_DOCUMENT TEXT_
========================

The gross value of South African agricultural products was estimated at just over R246 billion in 2016. The animal product sector contributed a lion’s share of 47% (R117 billion) to agricultural production. Slaughtered fowls in turn are the largest contributor to the animal product category, contributing more than R38 billion in 2016, while eggs added another R10,12 billion (DAFF, 2017).
Production of white meat in South Africa has increased in recent years from 869 000 tons in 2001 to 1 704 000 tons in 2016. During this time, total consumption in South Africa has increased from 938 000 tons to 2 200 000 tons, with the per capita consumption showing healthy growth from 21,48kg in 2001 to 40,04kg in 2017. This per capita consumption growth is far more than what was recorded for red meat – a total of 18,96kg in 2001 vs 27,74kg in 2017 (DAFF, 2017).
Egg production in 2001 was at 330 000 tons and increased to 478 000 tons in 2016. Local egg consumption was calculated at 308 000 tons in 2001 and increased to 441 000 tons in 2016, consistently remaining just below production numbers. At the same time, per capita egg consumption showed a slight increase from 6,92kg in 2001 to 7,89kg in 2017, with a peak in consumption experienced in 2007 (8,7kg/per capita).
Poultry and poultry products showed a 48,5% increase in producer prices between 2010 and 2016. This number is lower than what was experienced by wool and mohair (143,3%); cattle, sheep and pigs (59,6%); and dairy products (51,2%).
During the same period the price index of intermediate goods and services increased by 55,7% while the price of farm feed increased by 63,6% (DAFF, 2017), which sheds some light on the difficult position that the South African poultry industry finds itself in. This simply means that poultry profit margins are placed under pressure by rising production costs.
Imports and exports
South Africa is still unable to produce sufficient quantities of broiler meat to satisfy demand, with the shortfall addressed through imports (DTI, 2017). Import statistics (Figure 1) show that South Africa imported 528 506 tons of chicken meat in 2016 compared to 457 374 tons in 2015.
Numbers show that up until September 2017, South Africa had imported 392 109 tons of chicken. This is 10 584 tons less than the same period (January to September) in 2016. Imports broke through the 60 000-ton mark in March 2017 when an import value of 62 102 tons for the month was reported. As stated in September 2017 data, the largest portion of broiler imports for the month consisted of bone-in portions of poultry (41,5%), mechanically deboned meat (40,9%) and frozen fowl offal (9,9%).
Source of imports
Brazil is by far the largest source of poultry imported by South Africa. Values for the first half of 2017 show that 52% of the poultry originated in Brazil.The United States (US) was responsible for 19,5% of South African imports and Belgium for 8,2%. The European Union (EU) as a group (including Belgium) was responsible for the same amount of poultry imports as the US, coming to 19,5% (Figure2).
During the first half of 2017, poultry import numbers for 2017 showed a 5% decrease compared to the same period in 2016. However, it was still 24% higher than the five-year average for January to June imports.

========================

Collected data:
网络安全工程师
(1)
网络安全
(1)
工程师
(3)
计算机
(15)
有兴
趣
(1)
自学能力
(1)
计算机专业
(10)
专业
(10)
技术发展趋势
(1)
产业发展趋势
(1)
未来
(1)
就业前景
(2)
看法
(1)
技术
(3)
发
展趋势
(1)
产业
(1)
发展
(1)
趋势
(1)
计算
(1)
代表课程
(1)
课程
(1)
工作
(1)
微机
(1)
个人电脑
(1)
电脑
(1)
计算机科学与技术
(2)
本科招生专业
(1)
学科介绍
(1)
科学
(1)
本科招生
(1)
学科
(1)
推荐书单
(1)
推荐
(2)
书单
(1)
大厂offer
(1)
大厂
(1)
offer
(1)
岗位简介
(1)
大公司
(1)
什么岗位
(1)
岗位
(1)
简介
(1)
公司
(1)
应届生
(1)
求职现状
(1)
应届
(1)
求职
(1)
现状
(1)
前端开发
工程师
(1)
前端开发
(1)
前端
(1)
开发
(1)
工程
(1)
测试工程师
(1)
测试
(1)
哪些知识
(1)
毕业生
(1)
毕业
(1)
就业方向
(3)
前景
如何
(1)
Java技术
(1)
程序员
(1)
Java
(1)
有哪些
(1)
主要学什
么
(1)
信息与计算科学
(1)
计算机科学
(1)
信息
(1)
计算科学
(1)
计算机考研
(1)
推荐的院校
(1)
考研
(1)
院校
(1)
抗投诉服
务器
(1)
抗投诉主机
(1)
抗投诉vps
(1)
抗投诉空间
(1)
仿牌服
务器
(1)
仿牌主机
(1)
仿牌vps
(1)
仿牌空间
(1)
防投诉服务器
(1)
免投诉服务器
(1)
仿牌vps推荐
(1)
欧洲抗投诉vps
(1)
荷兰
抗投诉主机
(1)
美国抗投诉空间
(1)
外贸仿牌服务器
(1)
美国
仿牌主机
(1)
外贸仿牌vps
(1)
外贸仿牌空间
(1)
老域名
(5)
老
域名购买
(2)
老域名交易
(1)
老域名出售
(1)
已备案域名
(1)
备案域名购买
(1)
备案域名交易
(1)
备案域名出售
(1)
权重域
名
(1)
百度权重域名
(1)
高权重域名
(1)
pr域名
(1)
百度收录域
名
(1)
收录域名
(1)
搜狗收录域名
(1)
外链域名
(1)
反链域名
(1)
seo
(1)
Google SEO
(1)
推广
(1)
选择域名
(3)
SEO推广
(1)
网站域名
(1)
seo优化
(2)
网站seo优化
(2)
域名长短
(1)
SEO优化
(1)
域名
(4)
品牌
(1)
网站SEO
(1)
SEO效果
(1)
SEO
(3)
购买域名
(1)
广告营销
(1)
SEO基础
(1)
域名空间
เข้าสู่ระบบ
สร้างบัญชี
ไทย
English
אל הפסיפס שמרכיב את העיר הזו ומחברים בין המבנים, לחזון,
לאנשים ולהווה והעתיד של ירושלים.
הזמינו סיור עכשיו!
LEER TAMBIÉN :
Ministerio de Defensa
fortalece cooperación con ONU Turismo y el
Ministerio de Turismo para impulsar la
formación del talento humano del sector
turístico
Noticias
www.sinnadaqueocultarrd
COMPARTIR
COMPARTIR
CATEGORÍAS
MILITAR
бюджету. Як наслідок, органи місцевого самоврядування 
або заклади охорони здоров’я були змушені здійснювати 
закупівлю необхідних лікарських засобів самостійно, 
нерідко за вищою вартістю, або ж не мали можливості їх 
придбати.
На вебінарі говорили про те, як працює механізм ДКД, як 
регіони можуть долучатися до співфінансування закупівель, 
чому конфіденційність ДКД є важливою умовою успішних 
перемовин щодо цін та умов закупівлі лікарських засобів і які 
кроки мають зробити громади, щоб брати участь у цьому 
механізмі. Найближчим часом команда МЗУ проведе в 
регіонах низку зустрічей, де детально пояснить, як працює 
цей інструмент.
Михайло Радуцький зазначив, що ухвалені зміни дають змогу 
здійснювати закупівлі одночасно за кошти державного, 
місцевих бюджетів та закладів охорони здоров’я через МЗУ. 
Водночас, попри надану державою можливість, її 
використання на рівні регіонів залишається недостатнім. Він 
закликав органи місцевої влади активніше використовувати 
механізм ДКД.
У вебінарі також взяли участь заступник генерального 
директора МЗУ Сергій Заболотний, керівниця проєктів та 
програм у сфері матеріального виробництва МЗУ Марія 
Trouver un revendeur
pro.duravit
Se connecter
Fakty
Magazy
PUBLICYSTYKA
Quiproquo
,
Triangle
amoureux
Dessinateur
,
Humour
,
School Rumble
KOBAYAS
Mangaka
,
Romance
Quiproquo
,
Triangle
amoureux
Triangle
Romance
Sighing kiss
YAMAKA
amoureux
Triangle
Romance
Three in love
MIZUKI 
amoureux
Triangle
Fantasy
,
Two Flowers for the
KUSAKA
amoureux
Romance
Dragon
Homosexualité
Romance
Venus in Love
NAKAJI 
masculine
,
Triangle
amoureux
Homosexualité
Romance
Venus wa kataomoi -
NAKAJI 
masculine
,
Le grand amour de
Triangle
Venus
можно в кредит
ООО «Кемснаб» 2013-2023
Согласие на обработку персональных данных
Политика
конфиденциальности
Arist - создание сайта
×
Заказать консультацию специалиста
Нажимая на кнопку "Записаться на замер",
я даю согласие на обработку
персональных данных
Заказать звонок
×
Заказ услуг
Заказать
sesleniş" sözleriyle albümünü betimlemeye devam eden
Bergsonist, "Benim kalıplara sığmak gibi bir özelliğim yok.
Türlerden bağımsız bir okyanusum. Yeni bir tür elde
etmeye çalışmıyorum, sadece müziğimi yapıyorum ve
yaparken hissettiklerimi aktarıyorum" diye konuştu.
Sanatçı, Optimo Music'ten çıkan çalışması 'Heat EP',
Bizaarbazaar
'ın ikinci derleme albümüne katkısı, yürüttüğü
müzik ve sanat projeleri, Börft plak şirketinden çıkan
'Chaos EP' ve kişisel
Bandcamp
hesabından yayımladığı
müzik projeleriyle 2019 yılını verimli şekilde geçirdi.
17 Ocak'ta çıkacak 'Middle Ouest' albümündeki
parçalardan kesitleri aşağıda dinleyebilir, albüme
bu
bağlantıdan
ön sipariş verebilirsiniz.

========================

_TO-DO ITEM 1_
Answer these questions using the poultry industry text:
(a) What was the per capita consumption of white meat in South Africa in 2017?
(b) By what percentage did the price of farm feed increase?
(c) What share of South Africa's poultry imports came from Brazil in the first half of 2017?
_TO-DO ITEM 2_
Can you return the passage of the poultry industry text from "Source of imports" up to and including "to June imports."?
_TO-DO ITEM 3_
How would you render this sentence from the poultry industry text in Spanish: "Brazil is by far the largest source of poultry imported by South Africa."

_RESPONSE BOX 1_
(a) 40,04kg
(b) 63,6%
(c) 52%

_RESPONSE BOX 2_
Source of imports
Brazil is by far the largest source of poultry imported by South Africa. Values for the first half of 2017 show that 52% of the poultry originated in Brazil.The United States (US) was responsible for 19,5% of South African imports and Belgium for 8,2%. The European Union (EU) as a group (including Belgium) was responsible for the same amount of poultry imports as the US, coming to 19,5% (Figure2).
During the first half of 2017, poultry import numbers for 2017 showed a 5% decrease compared to the same period in 2016. However, it was still 24% higher than the five-year average for January to June imports.

_RESPONSE BOX 3_
Brasil es, con mucha diferencia, la mayor fuente de aves de corral importadas por Sudáfrica.